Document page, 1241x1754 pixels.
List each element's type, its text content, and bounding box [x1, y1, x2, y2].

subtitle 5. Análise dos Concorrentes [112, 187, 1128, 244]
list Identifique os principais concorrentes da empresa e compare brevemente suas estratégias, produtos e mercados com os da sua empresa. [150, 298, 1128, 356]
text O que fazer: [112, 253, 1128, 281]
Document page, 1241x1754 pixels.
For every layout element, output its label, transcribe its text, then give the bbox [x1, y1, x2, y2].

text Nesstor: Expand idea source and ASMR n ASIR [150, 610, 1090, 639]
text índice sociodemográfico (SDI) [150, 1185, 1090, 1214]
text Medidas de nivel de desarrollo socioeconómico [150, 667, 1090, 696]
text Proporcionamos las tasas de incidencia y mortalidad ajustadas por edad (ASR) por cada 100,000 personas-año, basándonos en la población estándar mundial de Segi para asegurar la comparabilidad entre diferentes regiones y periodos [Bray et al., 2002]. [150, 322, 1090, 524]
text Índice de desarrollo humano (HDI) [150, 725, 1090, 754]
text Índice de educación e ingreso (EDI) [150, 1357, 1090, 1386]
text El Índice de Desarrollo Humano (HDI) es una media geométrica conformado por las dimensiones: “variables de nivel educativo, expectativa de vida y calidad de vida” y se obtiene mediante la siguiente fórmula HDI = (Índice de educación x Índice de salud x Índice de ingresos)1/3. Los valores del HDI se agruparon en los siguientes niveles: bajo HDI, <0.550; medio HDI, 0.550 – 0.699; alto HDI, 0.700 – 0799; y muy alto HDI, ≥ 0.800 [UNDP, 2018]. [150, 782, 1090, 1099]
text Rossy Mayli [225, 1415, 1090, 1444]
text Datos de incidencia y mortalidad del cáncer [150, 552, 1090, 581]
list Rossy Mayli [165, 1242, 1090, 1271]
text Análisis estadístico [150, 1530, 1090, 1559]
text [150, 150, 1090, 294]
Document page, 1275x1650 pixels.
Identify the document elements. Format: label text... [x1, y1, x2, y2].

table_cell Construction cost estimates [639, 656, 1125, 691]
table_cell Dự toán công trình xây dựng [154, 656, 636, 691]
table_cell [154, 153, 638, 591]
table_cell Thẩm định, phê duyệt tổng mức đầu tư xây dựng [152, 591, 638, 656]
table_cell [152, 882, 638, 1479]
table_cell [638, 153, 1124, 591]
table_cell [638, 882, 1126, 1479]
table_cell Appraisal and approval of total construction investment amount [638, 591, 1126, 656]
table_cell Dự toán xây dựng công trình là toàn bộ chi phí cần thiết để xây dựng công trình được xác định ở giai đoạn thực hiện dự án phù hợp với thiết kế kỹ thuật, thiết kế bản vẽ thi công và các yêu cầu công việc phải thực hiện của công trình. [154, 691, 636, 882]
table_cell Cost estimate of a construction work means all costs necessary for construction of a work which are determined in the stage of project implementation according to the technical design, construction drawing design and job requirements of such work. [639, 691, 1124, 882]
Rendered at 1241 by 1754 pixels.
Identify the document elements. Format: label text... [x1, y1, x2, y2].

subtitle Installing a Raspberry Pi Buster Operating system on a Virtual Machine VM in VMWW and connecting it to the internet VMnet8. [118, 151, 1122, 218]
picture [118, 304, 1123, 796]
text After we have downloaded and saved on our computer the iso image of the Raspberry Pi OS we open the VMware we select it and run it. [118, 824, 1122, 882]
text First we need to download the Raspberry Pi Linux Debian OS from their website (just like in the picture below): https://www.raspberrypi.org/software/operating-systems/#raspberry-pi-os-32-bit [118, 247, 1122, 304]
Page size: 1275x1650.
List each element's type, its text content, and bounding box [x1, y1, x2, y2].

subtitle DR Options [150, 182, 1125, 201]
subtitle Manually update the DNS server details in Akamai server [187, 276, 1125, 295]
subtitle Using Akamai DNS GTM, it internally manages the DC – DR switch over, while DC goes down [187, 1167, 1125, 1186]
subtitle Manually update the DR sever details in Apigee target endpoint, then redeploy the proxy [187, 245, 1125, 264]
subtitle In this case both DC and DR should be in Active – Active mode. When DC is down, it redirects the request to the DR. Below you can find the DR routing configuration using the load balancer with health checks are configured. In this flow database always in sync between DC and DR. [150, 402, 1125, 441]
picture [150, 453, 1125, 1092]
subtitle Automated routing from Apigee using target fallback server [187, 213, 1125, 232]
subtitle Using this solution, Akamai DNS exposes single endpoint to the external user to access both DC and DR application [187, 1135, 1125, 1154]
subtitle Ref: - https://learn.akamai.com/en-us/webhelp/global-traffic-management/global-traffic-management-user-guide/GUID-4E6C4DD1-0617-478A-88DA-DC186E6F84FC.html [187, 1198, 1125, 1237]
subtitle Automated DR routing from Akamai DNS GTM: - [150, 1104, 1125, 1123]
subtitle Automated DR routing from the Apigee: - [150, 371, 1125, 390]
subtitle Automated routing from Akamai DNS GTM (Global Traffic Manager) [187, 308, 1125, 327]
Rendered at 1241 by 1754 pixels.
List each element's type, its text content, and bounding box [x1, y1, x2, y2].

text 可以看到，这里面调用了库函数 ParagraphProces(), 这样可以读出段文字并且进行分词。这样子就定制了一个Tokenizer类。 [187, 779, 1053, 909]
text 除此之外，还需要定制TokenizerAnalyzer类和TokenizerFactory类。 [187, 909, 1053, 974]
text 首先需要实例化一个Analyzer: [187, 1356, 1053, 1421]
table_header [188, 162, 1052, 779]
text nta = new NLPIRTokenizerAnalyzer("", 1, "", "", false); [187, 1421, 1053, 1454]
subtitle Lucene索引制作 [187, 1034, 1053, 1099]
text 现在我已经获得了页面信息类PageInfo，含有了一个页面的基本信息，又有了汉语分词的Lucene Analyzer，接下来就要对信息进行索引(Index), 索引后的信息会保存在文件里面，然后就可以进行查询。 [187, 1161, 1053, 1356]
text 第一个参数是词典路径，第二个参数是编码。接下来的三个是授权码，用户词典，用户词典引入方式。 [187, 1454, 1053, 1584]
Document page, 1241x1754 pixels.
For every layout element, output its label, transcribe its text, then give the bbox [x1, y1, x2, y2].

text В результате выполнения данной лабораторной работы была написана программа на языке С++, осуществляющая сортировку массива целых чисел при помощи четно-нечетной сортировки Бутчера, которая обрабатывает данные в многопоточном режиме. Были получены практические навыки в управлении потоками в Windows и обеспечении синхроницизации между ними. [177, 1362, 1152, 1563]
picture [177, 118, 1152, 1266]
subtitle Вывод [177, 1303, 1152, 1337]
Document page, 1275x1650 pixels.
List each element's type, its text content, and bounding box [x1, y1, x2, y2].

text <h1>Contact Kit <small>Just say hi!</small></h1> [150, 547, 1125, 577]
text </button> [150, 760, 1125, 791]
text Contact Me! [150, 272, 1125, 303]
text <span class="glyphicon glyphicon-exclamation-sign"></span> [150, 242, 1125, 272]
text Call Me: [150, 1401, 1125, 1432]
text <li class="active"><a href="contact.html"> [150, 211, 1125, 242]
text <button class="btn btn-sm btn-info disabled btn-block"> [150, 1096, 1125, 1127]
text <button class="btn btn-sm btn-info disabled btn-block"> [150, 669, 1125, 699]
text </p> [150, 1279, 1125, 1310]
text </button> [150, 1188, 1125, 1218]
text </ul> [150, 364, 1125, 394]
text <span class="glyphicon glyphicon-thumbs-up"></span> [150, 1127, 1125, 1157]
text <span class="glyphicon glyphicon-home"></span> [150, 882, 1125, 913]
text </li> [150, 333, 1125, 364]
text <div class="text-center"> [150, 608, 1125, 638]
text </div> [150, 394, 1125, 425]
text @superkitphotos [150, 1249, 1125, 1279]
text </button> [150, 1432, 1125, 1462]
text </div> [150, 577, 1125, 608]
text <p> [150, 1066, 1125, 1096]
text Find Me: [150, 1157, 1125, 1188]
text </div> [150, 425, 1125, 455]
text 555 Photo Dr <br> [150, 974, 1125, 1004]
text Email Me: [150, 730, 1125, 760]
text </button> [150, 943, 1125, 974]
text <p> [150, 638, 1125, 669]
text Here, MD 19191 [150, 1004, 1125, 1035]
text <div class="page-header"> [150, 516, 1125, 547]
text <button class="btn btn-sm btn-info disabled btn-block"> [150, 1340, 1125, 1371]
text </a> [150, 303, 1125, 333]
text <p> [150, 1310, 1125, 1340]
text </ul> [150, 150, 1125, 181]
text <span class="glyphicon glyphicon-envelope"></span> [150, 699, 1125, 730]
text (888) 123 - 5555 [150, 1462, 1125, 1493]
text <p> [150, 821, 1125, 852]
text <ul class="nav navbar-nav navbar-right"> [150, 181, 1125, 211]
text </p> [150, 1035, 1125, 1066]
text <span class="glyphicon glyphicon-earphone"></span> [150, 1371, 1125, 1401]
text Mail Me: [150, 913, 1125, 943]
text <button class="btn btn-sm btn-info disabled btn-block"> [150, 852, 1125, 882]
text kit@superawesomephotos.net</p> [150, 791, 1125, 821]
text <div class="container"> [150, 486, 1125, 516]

▶ [Work to complete]
From the data above, reproduce word for word the lines running from the line with "table_cell [638, 153, 1124, 591]" to the line with "Page size: 1275x1650.", ends included.

▶ [Finished exercise]
table_cell [638, 153, 1124, 591]
table_cell [638, 882, 1126, 1479]
table_cell Appraisal and approval of total construction investment amount [638, 591, 1126, 656]
table_cell Dự toán xây dựng công trình là toàn bộ chi phí cần thiết để xây dựng công trình được xác định ở giai đoạn thực hiện dự án phù hợp với thiết kế kỹ thuật, thiết kế bản vẽ thi công và các yêu cầu công việc phải thực hiện của công trình. [154, 691, 636, 882]
table_cell Cost estimate of a construction work means all costs necessary for construction of a work which are determined in the stage of project implementation according to the technical design, construction drawing design and job requirements of such work. [639, 691, 1124, 882]
Rendered at 1241 by 1754 pixels.
Identify the document elements. Format: label text... [x1, y1, x2, y2].

subtitle Installing a Raspberry Pi Buster Operating system on a Virtual Machine VM in VMWW and connecting it to the internet VMnet8. [118, 151, 1122, 218]
picture [118, 304, 1123, 796]
text After we have downloaded and saved on our computer the iso image of the Raspberry Pi OS we open the VMware we select it and run it. [118, 824, 1122, 882]
text First we need to download the Raspberry Pi Linux Debian OS from their website (just like in the picture below): https://www.raspberrypi.org/software/operating-systems/#raspberry-pi-os-32-bit [118, 247, 1122, 304]
Page size: 1275x1650.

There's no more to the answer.